CM-301f · Module 1
The Metrics Stack
4 min read
There are three levels of measurement for AI adoption. Most organizations report level one and call it success. Level one is usage: was the tool opened? Was the session longer than sixty seconds? Did the user click the AI feature? Level two is adoption: was the tool used for its intended purpose, in the context it was designed for, in a way that reflects genuine integration into the work? Level three is transformation: has the work itself changed? Are decisions being made differently? Are processes operating at a different level of capability? Is the improvement persistent without active management? Executives need level three. They are usually being shown level one.
- Level 1: Usage Metrics Login rate, session duration, feature engagement, daily/weekly active users. These metrics tell you the tool was opened and used. They do not tell you whether the use was purposeful, effective, or integrated into actual work. Usage metrics are a prerequisite for adoption — you cannot adopt what you do not use — but they are not a proxy for it.

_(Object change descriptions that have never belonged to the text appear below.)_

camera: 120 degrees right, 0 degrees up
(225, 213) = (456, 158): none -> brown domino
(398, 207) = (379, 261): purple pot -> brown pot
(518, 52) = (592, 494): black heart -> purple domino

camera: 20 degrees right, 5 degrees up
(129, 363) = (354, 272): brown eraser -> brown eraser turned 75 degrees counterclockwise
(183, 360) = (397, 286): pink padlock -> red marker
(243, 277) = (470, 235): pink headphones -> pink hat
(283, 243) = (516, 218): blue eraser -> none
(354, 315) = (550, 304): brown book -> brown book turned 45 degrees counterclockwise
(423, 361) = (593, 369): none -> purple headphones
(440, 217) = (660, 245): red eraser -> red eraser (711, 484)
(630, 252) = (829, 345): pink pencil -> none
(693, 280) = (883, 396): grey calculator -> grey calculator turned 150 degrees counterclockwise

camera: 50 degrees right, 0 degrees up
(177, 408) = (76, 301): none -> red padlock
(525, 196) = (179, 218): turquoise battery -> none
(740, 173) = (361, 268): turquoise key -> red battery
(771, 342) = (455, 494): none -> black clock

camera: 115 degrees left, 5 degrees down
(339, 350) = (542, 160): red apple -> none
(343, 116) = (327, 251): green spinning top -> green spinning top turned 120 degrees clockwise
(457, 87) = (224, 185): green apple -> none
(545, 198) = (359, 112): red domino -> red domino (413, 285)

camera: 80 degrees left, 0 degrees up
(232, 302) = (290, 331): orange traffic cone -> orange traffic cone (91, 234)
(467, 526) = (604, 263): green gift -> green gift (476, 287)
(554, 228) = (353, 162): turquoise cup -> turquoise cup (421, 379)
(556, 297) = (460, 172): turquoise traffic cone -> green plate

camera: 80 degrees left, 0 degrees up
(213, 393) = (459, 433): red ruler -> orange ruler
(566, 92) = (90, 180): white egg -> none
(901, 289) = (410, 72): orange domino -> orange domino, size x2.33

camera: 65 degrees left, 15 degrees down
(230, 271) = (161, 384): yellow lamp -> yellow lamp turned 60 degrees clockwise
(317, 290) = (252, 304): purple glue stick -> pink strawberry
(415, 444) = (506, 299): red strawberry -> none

- Level 2: Adoption Metrics Task completion rate using AI assist, AI-assisted output share of total output, self-service rate (tasks completed without escalation), workflow integration indicators (AI used at the relevant step in the workflow, not as a separate activity). Adoption metrics tell you whether the tool is being used as intended. They require more measurement infrastructure than usage metrics but are far more informative about whether behavioral change is occurring.
- Level 3: Transformation Metrics Lagging indicators: cost per unit output, error rate, throughput per FTE, revenue impact, decision velocity. These are the outcomes the initiative was designed to produce. They appear months after behavioral adoption has occurred — which is why you need leading indicators to predict whether you are on track before the lagging indicators confirm or deny it.